The simplest way to begin using DI with WCF is to separate your service into a lightweight implementation that has a pass-through to the actual implementation. You can call the lightweight implementation the service, and the pass-through the manager. The service needs two constructors. One is the default constructor, and the other is a constructor that takes the manager in as a parameter. The default constructor uses the Unity façade to retrieve the dependency to the manager. The following code shows how to do this.

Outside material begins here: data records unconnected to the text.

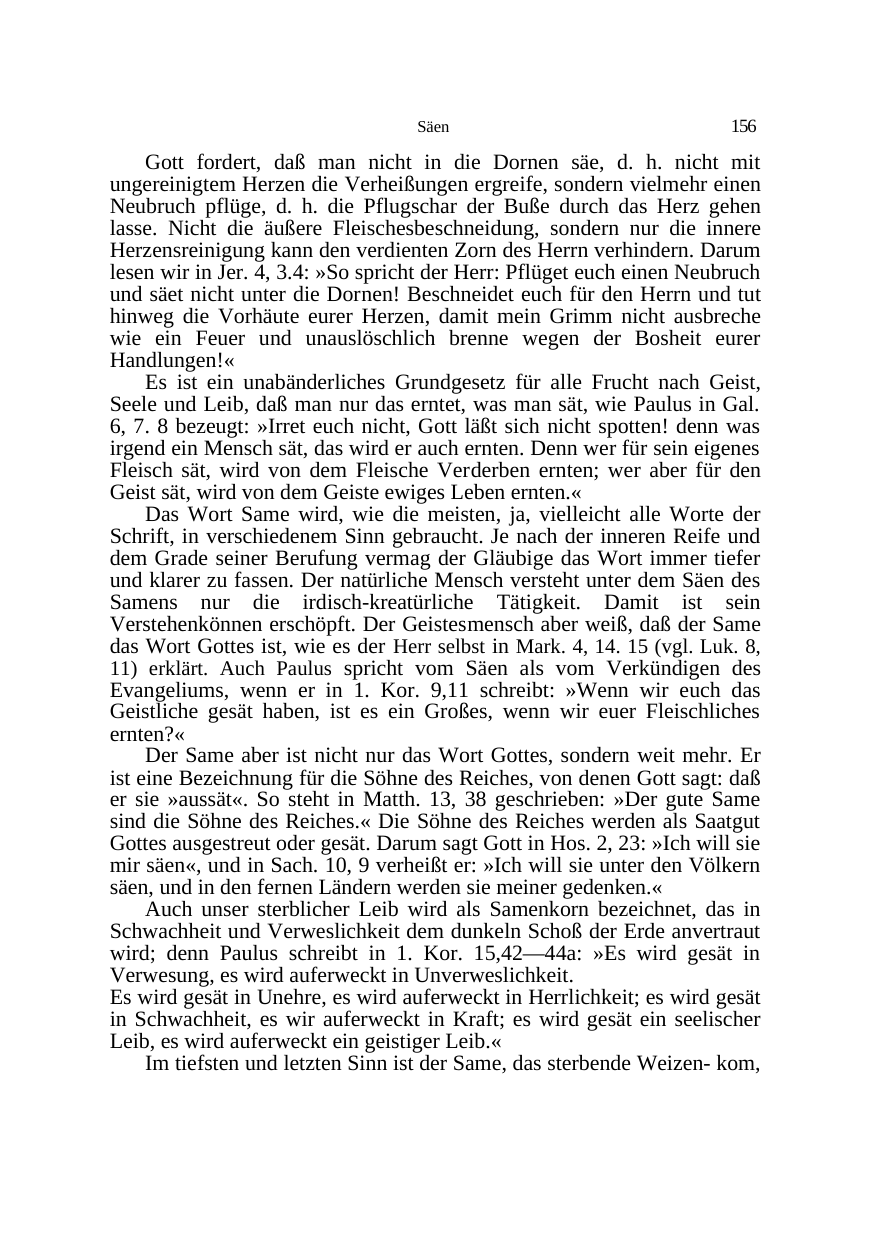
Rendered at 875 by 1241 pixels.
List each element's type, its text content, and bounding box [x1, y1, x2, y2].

text Gott fordert, daß man nicht in die Dornen säe, d. h. nicht mit ungereinigtem Herzen die Verheißungen ergreife, sondern vielmehr einen Neubruch pflüge, d. h. die Pflugschar der Buße durch das Herz gehen lasse. Nicht die äußere Fleischesbeschneidung, sondern nur die innere Herzensreinigung kann den verdienten Zorn des Herrn verhindern. Darum lesen wir in Jer. 4, 3.4: »So spricht der Herr: Pflüget euch einen Neubruch und säet nicht unter die Dornen! Beschneidet euch für den Herrn und tut hinweg die Vorhäute eurer Herzen, damit mein Grimm nicht ausbreche wie ein Feuer und unauslöschlich brenne wegen der Bosheit eurer Handlungen!« [109, 152, 762, 372]
text Es ist ein unabänderliches Grundgesetz für alle Frucht nach Geist, Seele und Leib, daß man nur das erntet, was man sät, wie Paulus in Gal. 6, 7. 8 bezeugt: »Irret euch nicht, Gott läßt sich nicht spotten! denn was irgend ein Mensch sät, das wird er auch ernten. Denn wer für sein eigenes Fleisch sät, wird von dem Fleische Verderben ernten; wer aber für den Geist sät, wird von dem Geiste ewiges Leben ernten.« [109, 372, 762, 504]
text Es wird gesät in Unehre, es wird auferweckt in Herrlichkeit; es wird gesät in Schwachheit, es wir auferweckt in Kraft; es wird gesät ein seelischer Leib, es wird auferweckt ein geistiger Leib.« [109, 987, 762, 1053]
text Auch unser sterblicher Leib wird als Samenkorn bezeichnet, das in Schwachheit und Verweslichkeit dem dunkeln Schoß der Erde anvertraut wird; denn Paulus schreibt in 1. Kor. 15,42—44a: »Es wird gesät in Verwesung, es wird auferweckt in Unverweslichkeit. [109, 899, 762, 987]
text Der Same aber ist nicht nur das Wort Gottes, sondern weit mehr. Er ist eine Bezeichnung für die Söhne des Reiches, von denen Gott sagt: daß er sie »aussät«. So steht in Matth. 13, 38 geschrieben: »Der gute Same sind die Söhne des Reiches.« Die Söhne des Reiches werden als Saatgut Gottes ausgestreut oder gesät. Darum sagt Gott in Hos. 2, 23: »Ich will sie mir säen«, und in Sach. 10, 9 verheißt er: »Ich will sie unter den Völkern säen, und in den fernen Ländern werden sie meiner gedenken.« [109, 745, 762, 899]
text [109, 1053, 762, 1075]
text Das Wort Same wird, wie die meisten, ja, vielleicht alle Worte der Schrift, in verschiedenem Sinn gebraucht. Je nach der inneren Reife und dem Grade seiner Berufung vermag der Gläubige das Wort immer tiefer und klarer zu fassen. Der natürliche Mensch versteht unter dem Säen des Samens nur die irdisch-kreatürliche Tätigkeit. Damit ist sein Verstehenkönnen erschöpft. Der Geistesmensch aber weiß, daß der Same das Wort Gottes ist, wie es der Herr selbst in Mark. 4, 14. 15 (vgl. Luk. 8, 11) erklärt. Auch Paulus spricht vom Säen als vom Verkündigen des Evangeliums, wenn er in 1. Kor. 9,11 schreibt: »Wenn wir euch das Geistliche gesät haben, ist es ein Großes, wenn wir euer Fleischliches ernten?« [109, 504, 762, 745]
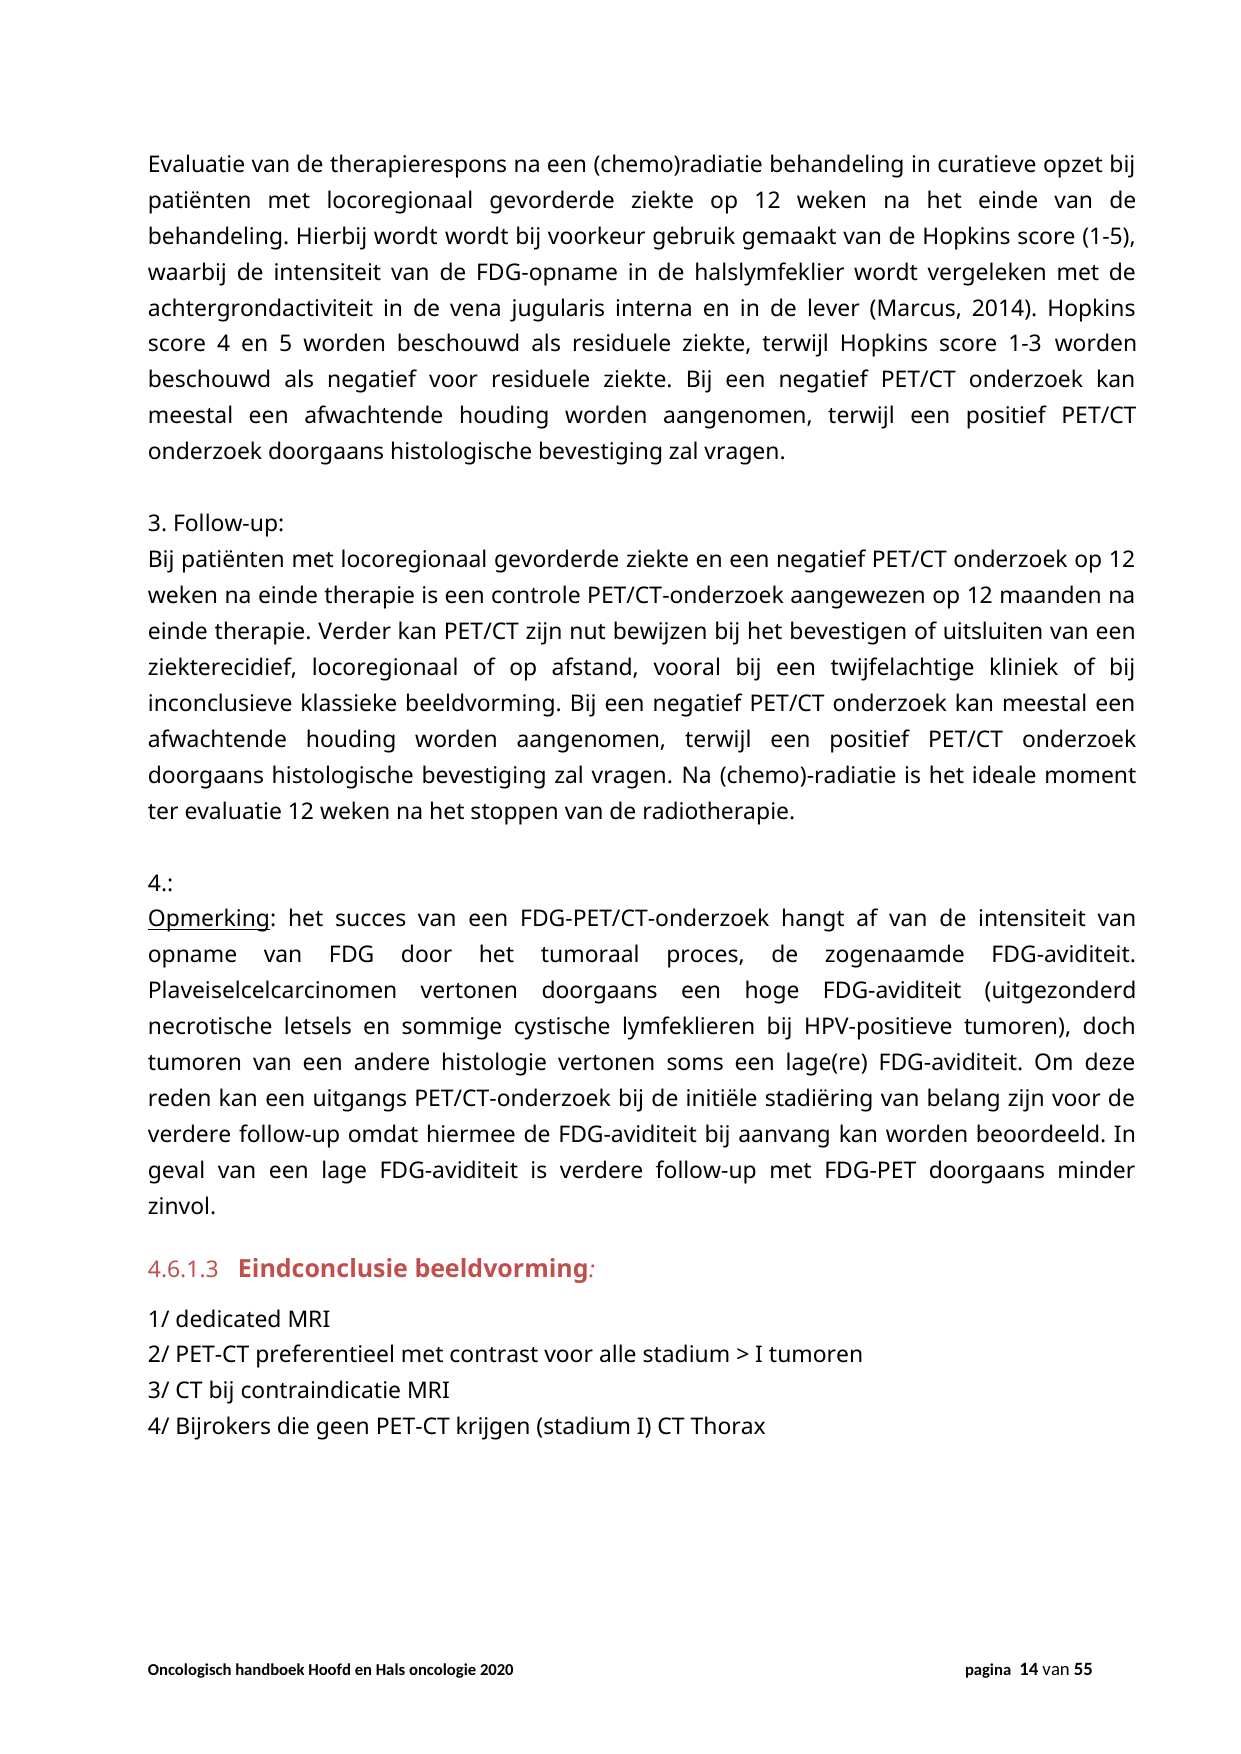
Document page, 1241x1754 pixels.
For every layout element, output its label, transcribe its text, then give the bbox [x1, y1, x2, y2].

text Evaluatie van de therapierespons na een (chemo)radiatie behandeling in curatieve opzet bij patiënten met locoregionaal gevorderde ziekte op 12 weken na het einde van de behandeling. Hierbij wordt wordt bij voorkeur gebruik gemaakt van de Hopkins score (1-5), waarbij de intensiteit van de FDG-opname in de halslymfeklier wordt vergeleken met de achtergrondactiviteit in de vena jugularis interna en in de lever (Marcus, 2014). Hopkins score 4 en 5 worden beschouwd als residuele ziekte, terwijl Hopkins score 1-3 worden beschouwd als negatief voor residuele ziekte. Bij een negatief PET/CT onderzoek kan meestal een afwachtende houding worden aangenomen, terwijl een positief PET/CT onderzoek doorgaans histologische bevestiging zal vragen. [148, 148, 1137, 466]
text 3. Follow-up: [148, 507, 1137, 538]
text 3/ CT bij contraindicatie MRI [148, 1374, 1137, 1406]
text 4.: [148, 866, 1137, 898]
subtitle Eindconclusie beeldvorming: [148, 1251, 1137, 1285]
text 4/ Bijrokers die geen PET-CT krijgen (stadium I) CT Thorax [148, 1410, 1137, 1442]
text 1/ dedicated MRI [148, 1302, 1137, 1334]
text 2/ PET-CT preferentieel met contrast voor alle stadium > I tumoren [148, 1338, 1137, 1370]
text Opmerking: het succes van een FDG-PET/CT-onderzoek hangt af van de intensiteit van opname van FDG door het tumoraal proces, de zogenaamde FDG-aviditeit. Plaveiselcelcarcinomen vertonen doorgaans een hoge FDG-aviditeit (uitgezonderd necrotische letsels en sommige cystische lymfeklieren bij HPV-positieve tumoren), doch tumoren van een andere histologie vertonen soms een lage(re) FDG-aviditeit. Om deze reden kan een uitgangs PET/CT-onderzoek bij de initiële stadiëring van belang zijn voor de verdere follow-up omdat hiermee de FDG-aviditeit bij aanvang kan worden beoordeeld. In geval van een lage FDG-aviditeit is verdere follow-up met FDG-PET doorgaans minder zinvol. [148, 902, 1137, 1221]
text Bij patiënten met locoregionaal gevorderde ziekte en een negatief PET/CT onderzoek op 12 weken na einde therapie is een controle PET/CT-onderzoek aangewezen op 12 maanden na einde therapie. Verder kan PET/CT zijn nut bewijzen bij het bevestigen of uitsluiten van een ziekterecidief, locoregionaal of op afstand, vooral bij een twijfelachtige kliniek of bij inconclusieve klassieke beeldvorming. Bij een negatief PET/CT onderzoek kan meestal een afwachtende houding worden aangenomen, terwijl een positief PET/CT onderzoek doorgaans histologische bevestiging zal vragen. Na (chemo)-radiatie is het ideale moment ter evaluatie 12 weken na het stoppen van de radiotherapie. [148, 543, 1137, 826]
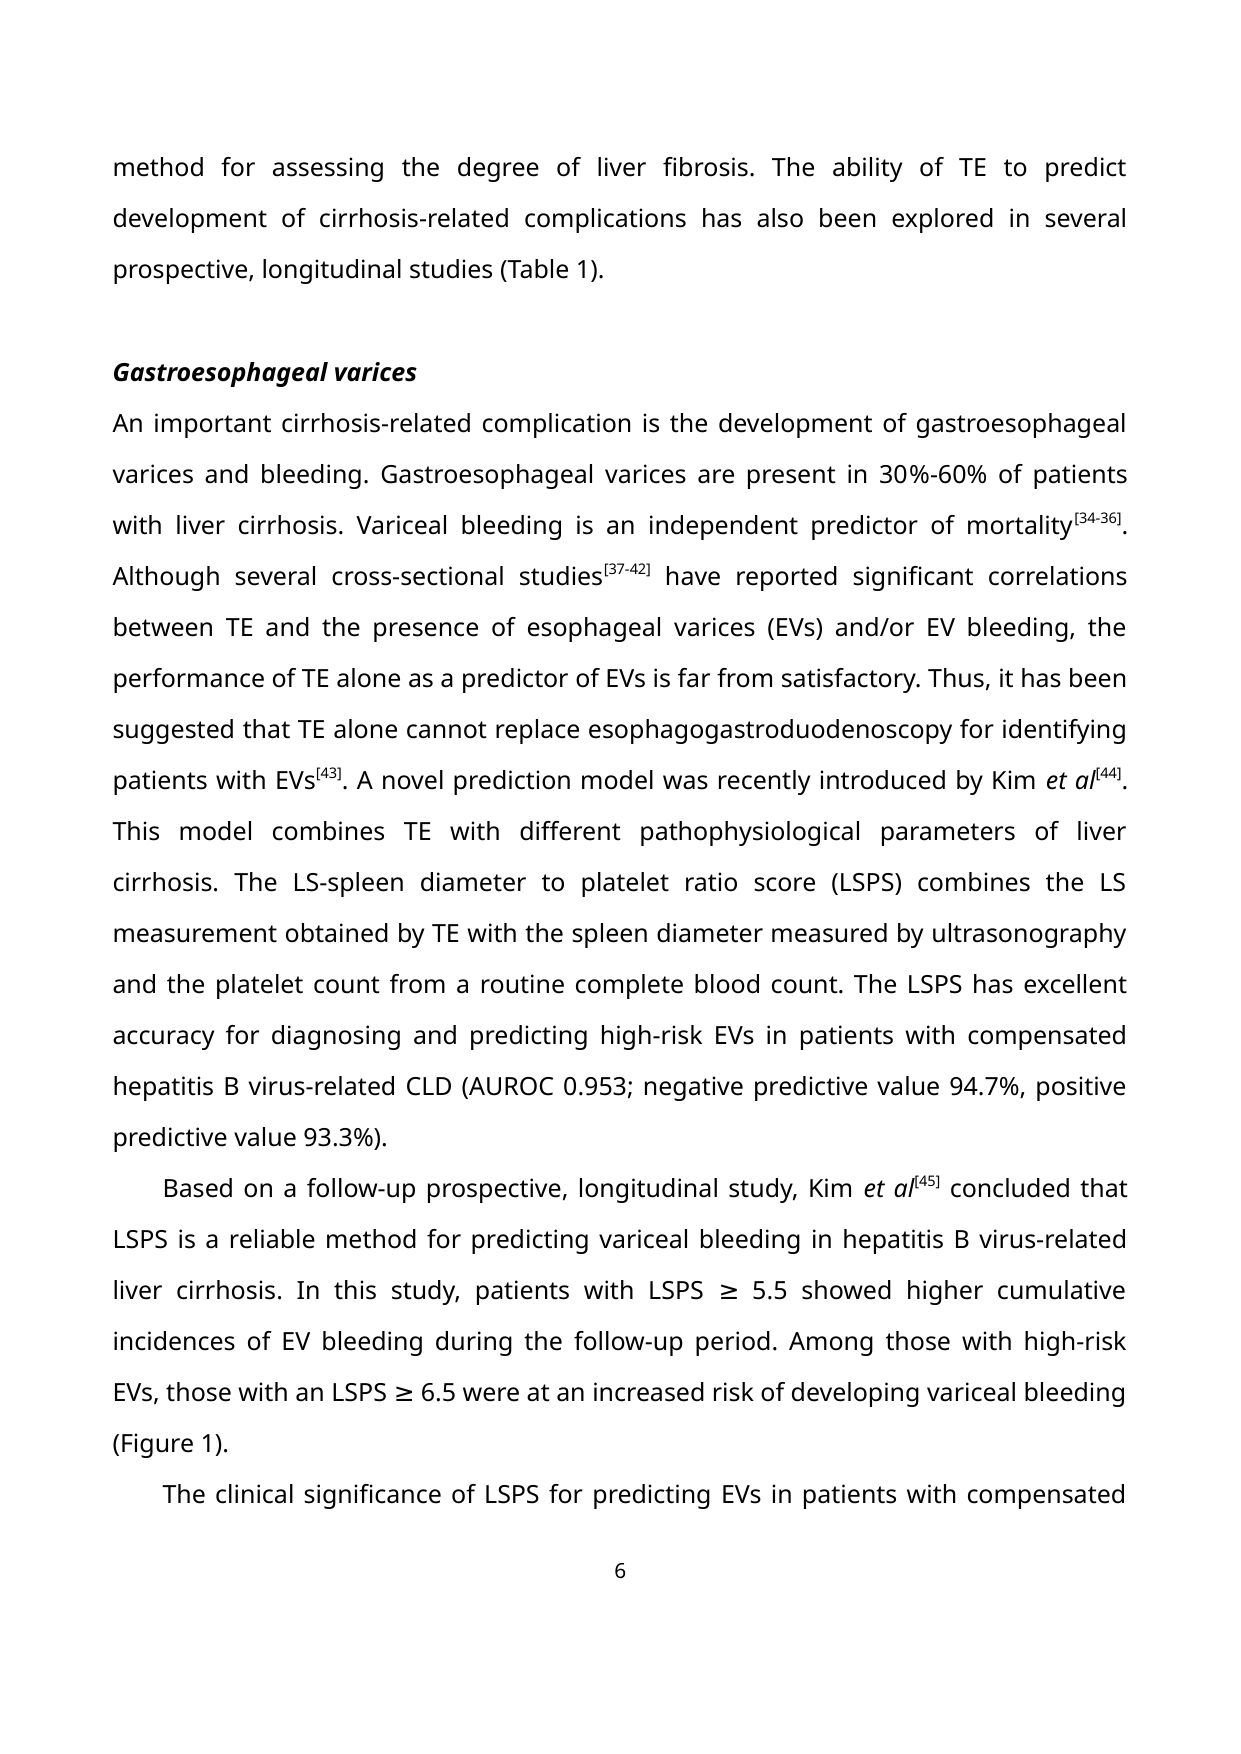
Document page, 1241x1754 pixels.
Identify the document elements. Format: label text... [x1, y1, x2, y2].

Visual C# Simple Dependency Injection Example

[ServiceContract]
public interface IExampleService
{
    [OperationContract]
    void DoWork();
}
public class ExampleService : IExampleService
{
    private readonly IExampleManager _exampleManager;
 
    public ExampleService():this(DependencyFactory.Resolve<IExampleManager>())
    {
        
    }
 
    public ExampleService(IExampleManager exampleManager)
    {
        _exampleManager = exampleManager;
    }
 
    public void DoWork()
    {
        _exampleManager.DoWork();
    }
}
public interface IExampleManager
{
    void DoWork();
}
public class ExampleManager : IExampleManager
{
    public void DoWork()
    {
        throw new NotImplementedException();
    }
}

Visual Basic Simple Dependency Injection Example

<ServiceContract> _
Public Interface IExampleService
<OperationContract> _
Sub DoWork()
End Interface

Public Class ExampleService
Implements IExampleService
Private ReadOnly _exampleManager As IExampleManager

Public Sub New()

Me.New(DependencyFactory.Resolve(Of IExampleManager)())
End Sub

Public Sub New(exampleManager As IExampleManager)
_exampleManager = exampleManager
End Sub

Public Sub DoWork() Implements IExampleService.DoWork
_exampleManager.DoWork()
End Sub
End Class

Public Interface IExampleManager
Sub DoWork() Implements IExampleService.DoWork
End Interface

Public Class ExampleManager
Implements IExampleManager
Public Sub DoWork() Implements IExampleManager.DoWork
Throw New NotImplementedException()
End Sub
End Class 

You can now test the implementation of the service without a hosting environment such as IIS or Cassini. You can also inject new behaviors between the service and the manager, such as exception management or validation.